I think this will make you feel more in control. Do NOT let this go unchallenged.

AnyOldFucker · 12/08/2013 12:25

Get the domestic abuser out of your house, or leave

There are no other options

AlpacaLunchYoubringyourbooster · 12/08/2013 13:02

Shock he kicked you because you didn't make him a fucking sandwich?

Leave his bags by the front door when he returns home, people don't treat their dogs like that.
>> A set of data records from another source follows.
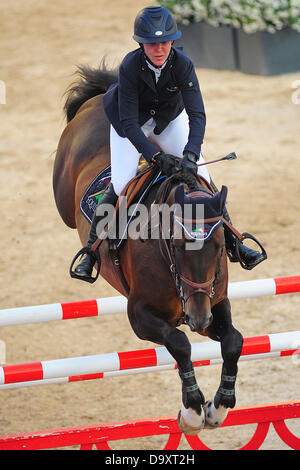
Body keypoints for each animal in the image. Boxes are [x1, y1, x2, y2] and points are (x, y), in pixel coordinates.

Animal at [52, 64, 244, 436]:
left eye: (218, 247)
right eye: (176, 245)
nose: (198, 319)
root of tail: (102, 95)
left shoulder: (215, 301)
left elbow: (233, 341)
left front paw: (219, 407)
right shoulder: (140, 315)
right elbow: (181, 344)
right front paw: (192, 411)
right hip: (65, 194)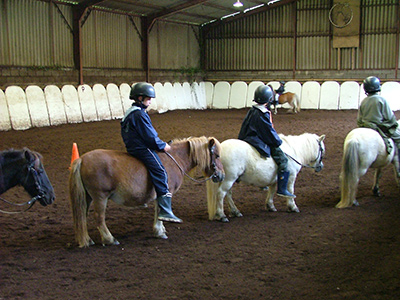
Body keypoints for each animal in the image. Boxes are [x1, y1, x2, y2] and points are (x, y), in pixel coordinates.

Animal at [69, 137, 225, 247]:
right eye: (217, 155)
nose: (221, 175)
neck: (175, 159)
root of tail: (82, 159)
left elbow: (158, 210)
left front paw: (159, 230)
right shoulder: (165, 191)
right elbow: (161, 210)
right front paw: (160, 231)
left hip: (87, 198)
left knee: (82, 216)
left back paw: (87, 240)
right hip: (100, 197)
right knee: (99, 218)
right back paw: (109, 239)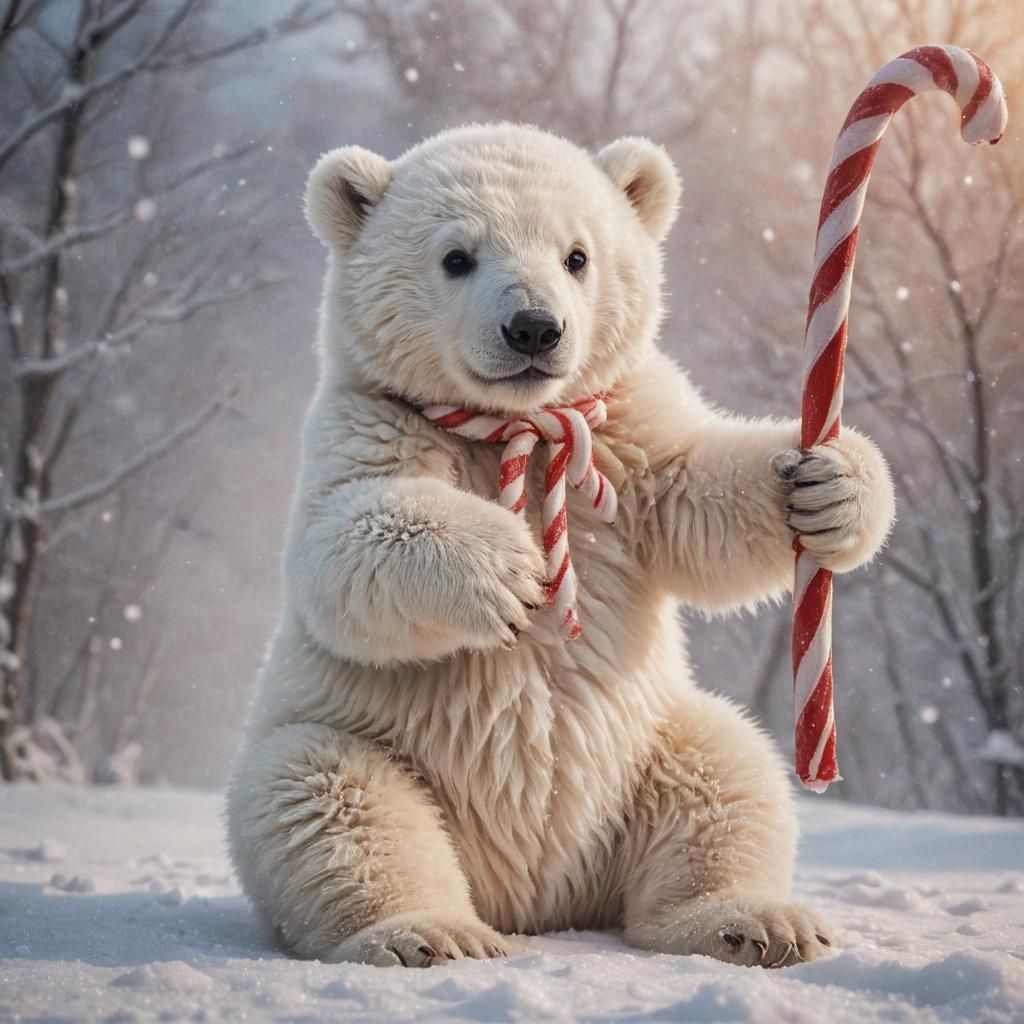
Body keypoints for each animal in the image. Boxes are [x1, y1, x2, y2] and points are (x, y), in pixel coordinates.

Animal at [226, 123, 895, 968]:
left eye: (577, 255)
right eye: (457, 256)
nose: (535, 328)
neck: (519, 425)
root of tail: (538, 900)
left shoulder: (622, 431)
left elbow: (697, 497)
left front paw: (831, 485)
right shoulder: (368, 421)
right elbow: (341, 545)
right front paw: (509, 570)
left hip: (648, 748)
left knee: (727, 774)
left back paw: (752, 923)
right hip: (363, 742)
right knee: (334, 801)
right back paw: (431, 934)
I'm sorry but an apology just wouldn't cut it for me.

Do you have children? Would you want them to behave like that towards another human being?

TurnipCake · 12/08/2013 13:06

The only way to make it clear that this is unacceptable behaviour is to action it, by getting this vile abuser out of your house.

I wouldn't even want an apology, if someone is kicking you for not making a sandwich, I doubt they would do anything other than pay a bit of lip service, leaving you to worry about when this is going to happen again.

cozietoesie · 12/08/2013 13:12

Dear goodness. And I have a suspicion from the way you've written your OP that this isn't the first time he's been aggressive?

That would be it for me. It. Do you have DCs?

Squitten · 12/08/2013 13:15

Is this normal behaviour from him? He sounds like a vile pig.

If so, I have only one piece of advice and that would be to get far away from him. You don't have to live like that.

delilahlilah · 12/08/2013 13:16

I'm with turnip on this. The level of contempt in kicking, as well as the fact he waited until you turned your back which made you vulnerable and defenceless, is disgusting. He isn't respecting you. I would not have him back in the house tonight. He assaulted you, and how much it did or didn't hurt is not the point.

Viking1 · 12/08/2013 13:21

This reply has been deleted

Message withdrawn at poster's request.

delilahlilah · 12/08/2013 18:10

Are you ok OP?

str8tothepoint · 17/08/2013 19:05

oh seriously, you say he kicked you, it didn't particularly hurt and emphasize he had shoes on to make him a nasty evil person. I don't condone violence but this seems more like a brother and sister squabble rather than a wife beater. maybe if you stop doing him sandwiches then it's his responsibility not yours, no arguements

CeliaFate · 17/08/2013 19:12

If he was angry when he kicked you then I would be concerned. If it was done in jest, like a "play fight" scenario then I would laugh it off. It sounds as though it was the former.
If my dh kicked me during a row, I would be distraught. You need to take action to make sure he doesn't do that again - whether that's making him see how unacceptable it is, or whether it's leaving him is up to you. But don't put up with it.

Portofino · 17/08/2013 19:20

He obviously has NO respect for you. I could not live with that.

Fairenuff · 17/08/2013 20:45

That is not acceptable at all. Are you ok OP?

aturtlenamedmack · 17/08/2013 20:54

Oh god op, that's not right.
It doesn't make any difference at all if it hurt or not, it is aggressive and bullying.
Is this the first time he's behaved like this?